Why One-Hot Encoding is Preferred

A common alternative is label encoding, where each category is simply assigned an arbitrary number (e.g., blue=0, red=1, green=2). However, this can be problematic for several reasons:

  • Avoids Unintended Ordering: Simply numbering categories can mislead a model into assuming an inherent order or mathematical relationship where none exists. For instance, a model might incorrectly assume that “green” (2) is greater than “blue” (0) or that “red” (1) is the average of the two.
  • Model Robustness: It allows categories to be treated as independent entities, which is particularly helpful for simpler models like linear regression that might otherwise be confused by the arbitrary scale of label-encoded numbers.

Limitations and Practical Considerations

The sources highlight two main challenges when using this technique:

  • High Cardinality: If a feature has a vast number of options (e.g., 41,683 distinct US postal codes), one-hot encoding would create an equal number of new columns. This can make the dataset massive and difficult to handle.
  • Data Sparsity: Large numbers of categories result in sparse rows, meaning they contain mostly zeros. This can be computationally expensive in terms of memory and processing power.

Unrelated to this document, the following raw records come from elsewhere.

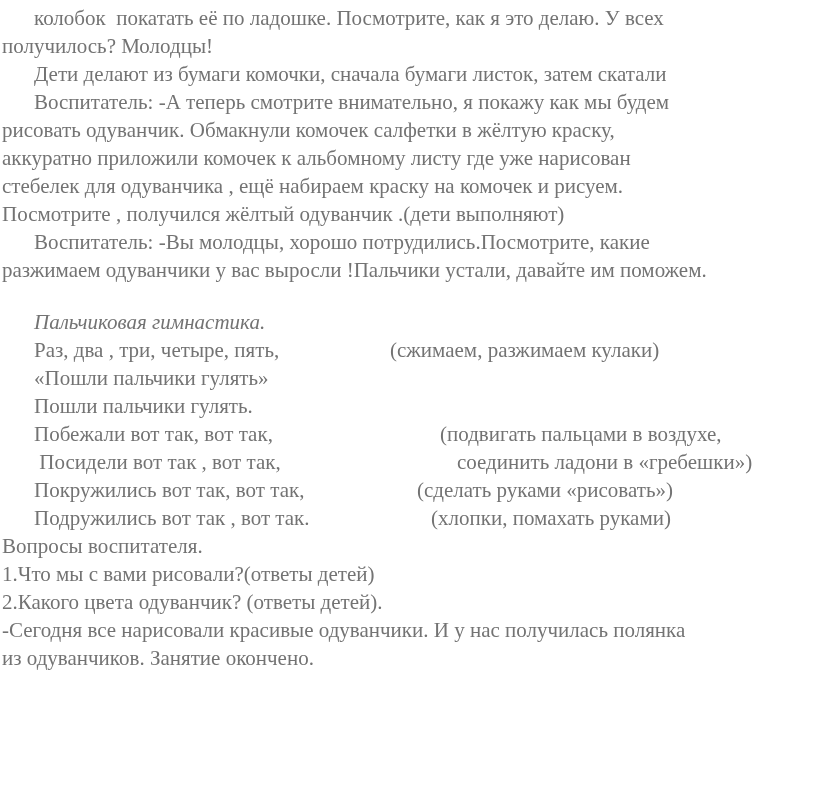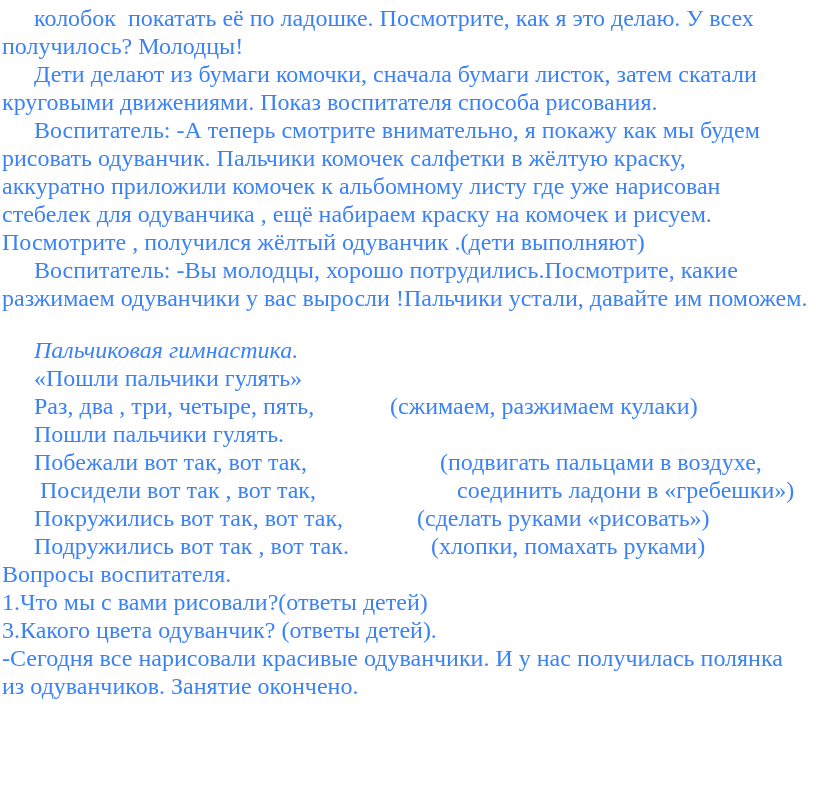"колобок покатать её по ладошке." .page { color: #3b82f6 -> #737373; font-size: 24px -> 21px }
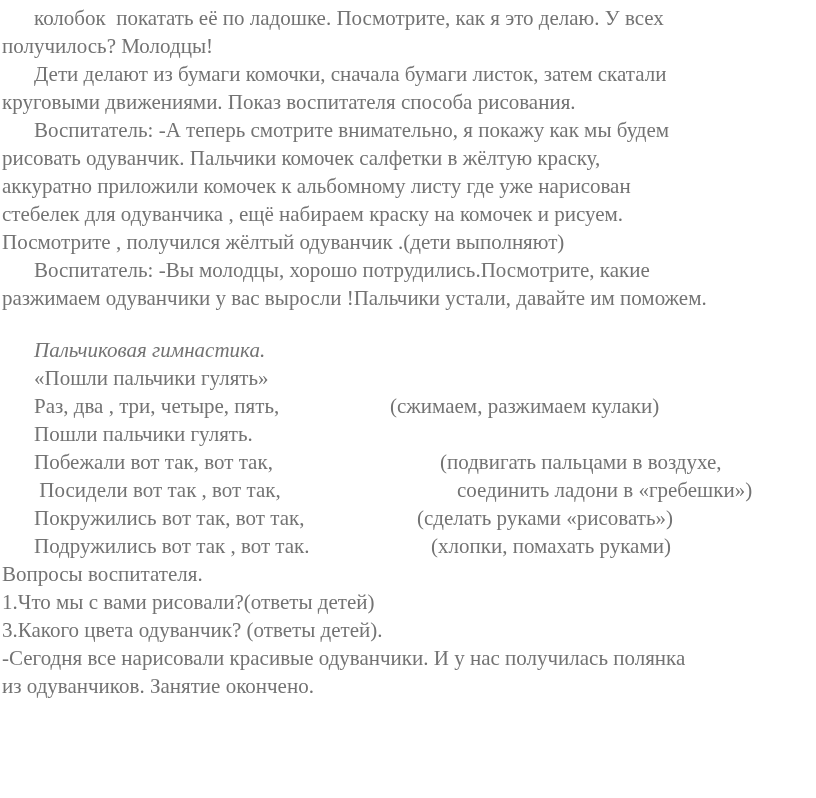"круговыми движениями. Показ воспитателя" div.line { html: <div><span>круговыми движениями. Показ воспитателя способа рисования.</span></div> -> none }
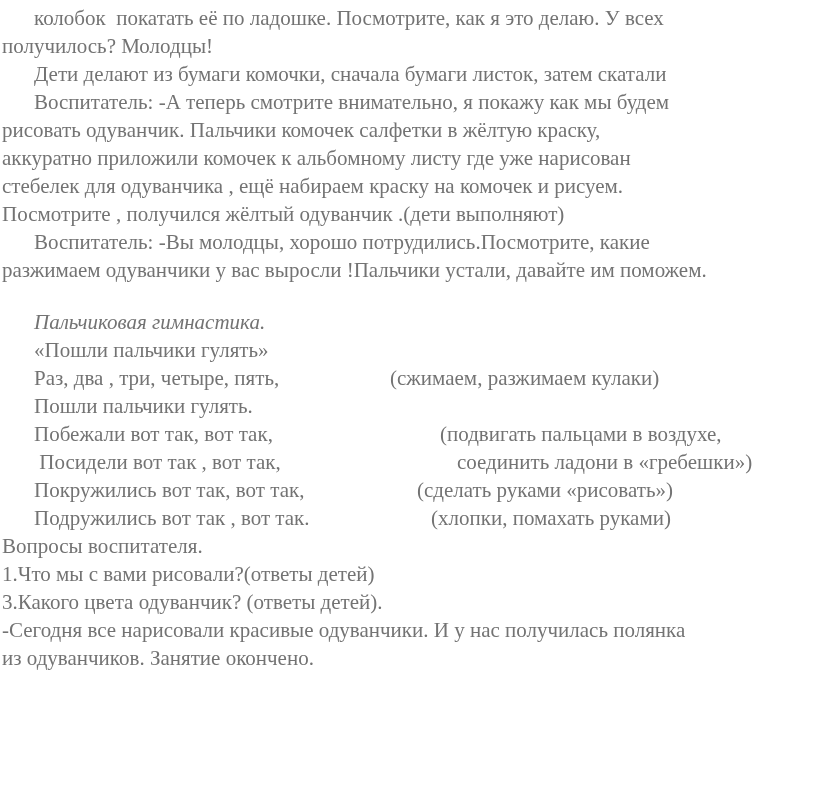"рисовать одуванчик. Пальчики комочек" span { text: Пальчики -> Обмакнули }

In Python, this process is frequently automated using the get_dummies function in the Pandas library or the OneHotEncoder class in Scikit-Learn.

Using Pandas get_dummies

The pd.get_dummies() function provides a straightforward way to perform one-hot encoding on a DataFrame or Series.

Basic Usage

import pandas as pd

df = pd.DataFrame({
    'colour': ['blue', 'red', 'green', 'blue'],
    'size': ['small', 'large', 'medium', 'small']
})

encoded_df = pd.get_dummies(df, columns=['colour'])

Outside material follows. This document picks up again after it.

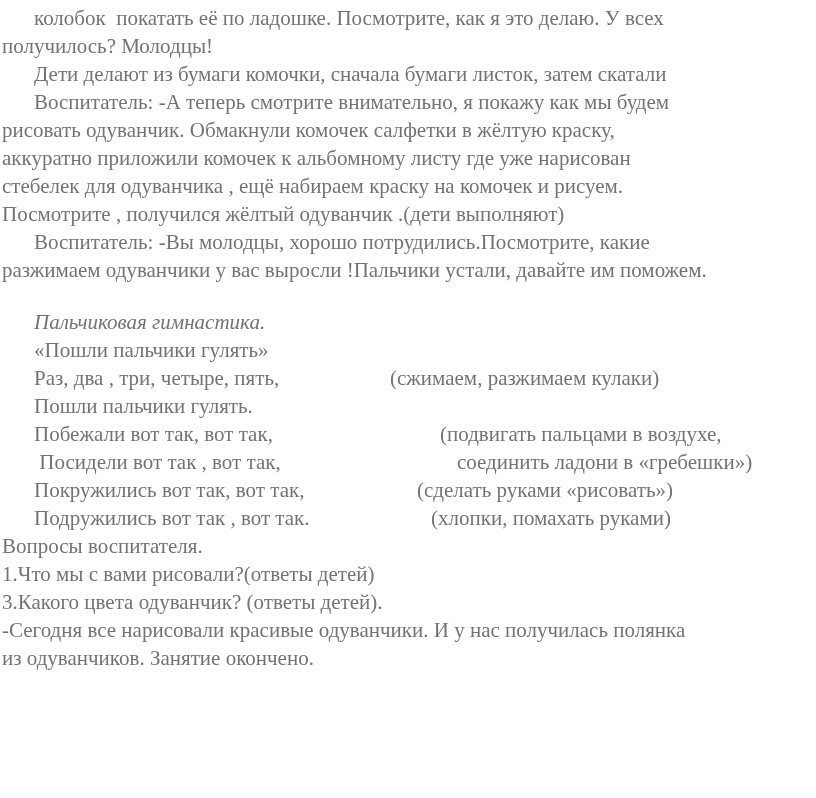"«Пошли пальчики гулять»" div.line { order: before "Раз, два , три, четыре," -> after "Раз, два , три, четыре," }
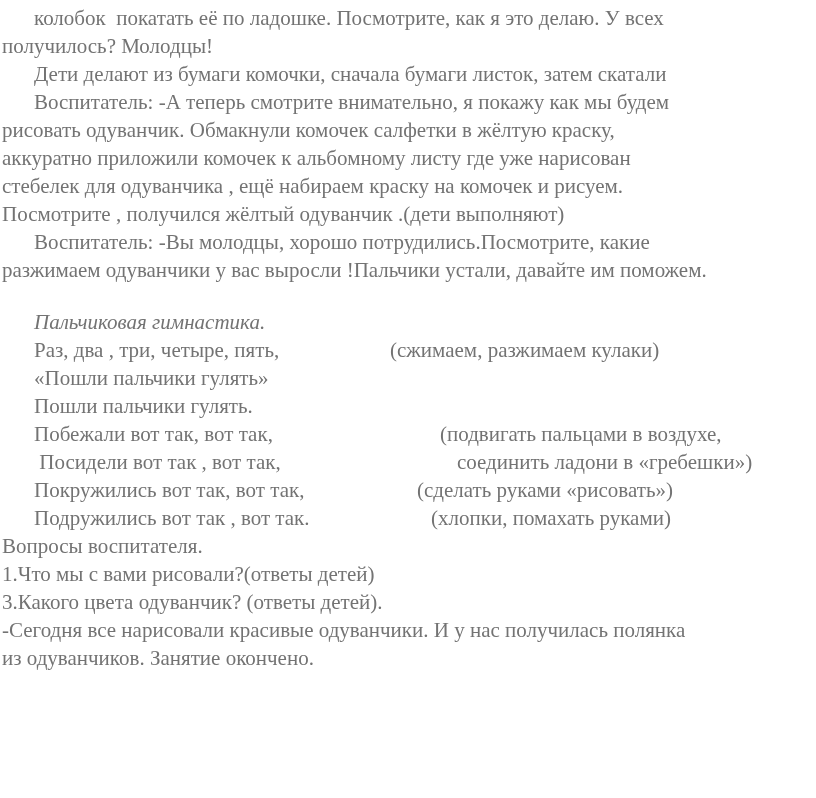"3.Какого цвета одуванчик? (ответы" span { text: 3.Какого -> 2.Какого }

This transforms the colour column into three new columns: colour_blue, colour_green, and colour_red.

Key Parameters

ParameterDescription
columnsList of column names to encode. If None, encodes all object/category columns.
prefixString to prepend to new column names (e.g., prefix='col'col_blue).
prefix_sepSeparator between prefix and category value (default is _).
drop_firstIf True, drops the first category to avoid multicollinearity (useful for regression models).
dtypeData type for new columns (default is bool; use int for 0/1 integers).

Avoiding the Dummy Variable Trap

When using one-hot encoded features in linear regression, including all category columns can cause multicollinearity since one column is perfectly predictable from the others. Use drop_first=True to remove one category:

encoded_df = pd.get_dummies(df, columns=['colour'], drop_first=True)

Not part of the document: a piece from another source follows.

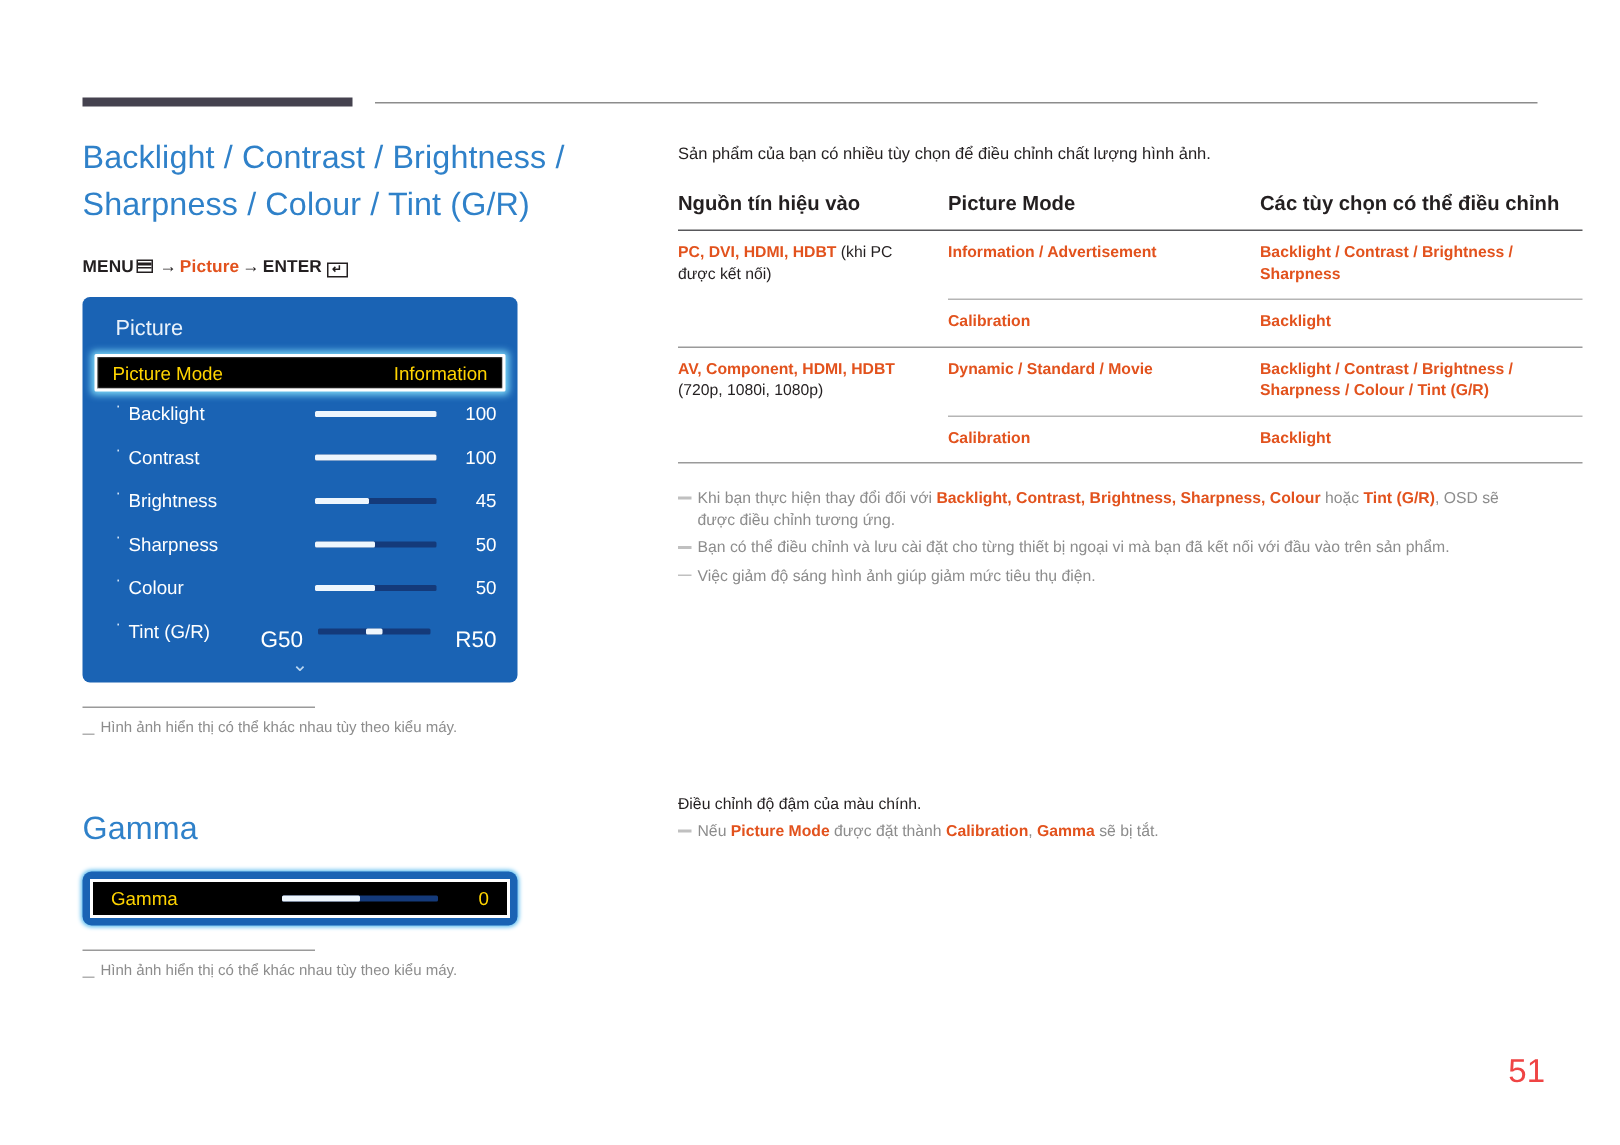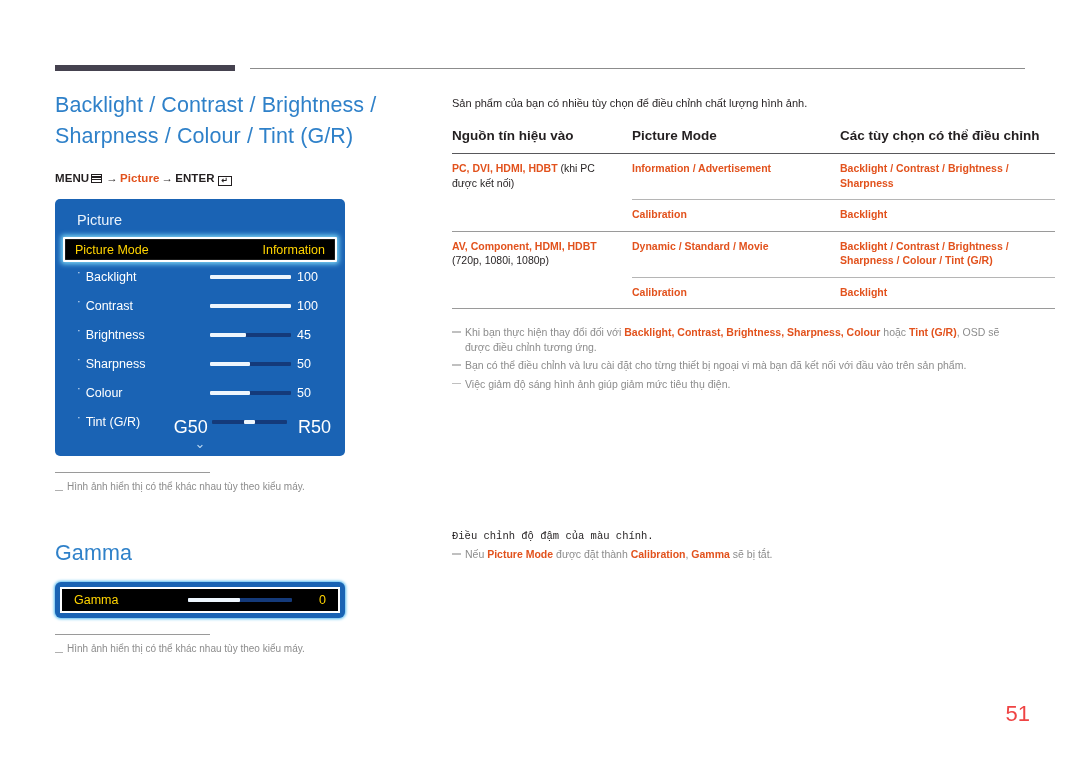"100" .osd-row .num { text-align: none -> right }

This creates only colour_green and colour_red columns—if both are 0, the colour is implicitly blue.

Handling Unknown Categories

A limitation of get_dummies is that it only creates columns for categories present in the data. If your test set contains categories not seen during training, those won’t have corresponding columns. For production pipelines where consistency is critical, consider using Scikit-Learn’s OneHotEncoder with handle_unknown='ignore' instead.


Analogy: Think of one-hot encoding like a panel of light switches in a room. Instead of having a single dial that you turn to different numbers to select a colour, you have a separate “On/Off” switch for every possible colour. To choose “Blue”, you flip the Blue switch on (1) and ensure every other switch is off (0). This way, there is no confusion about whether one colour is “higher” or “lower” than another—they are all just separate switches.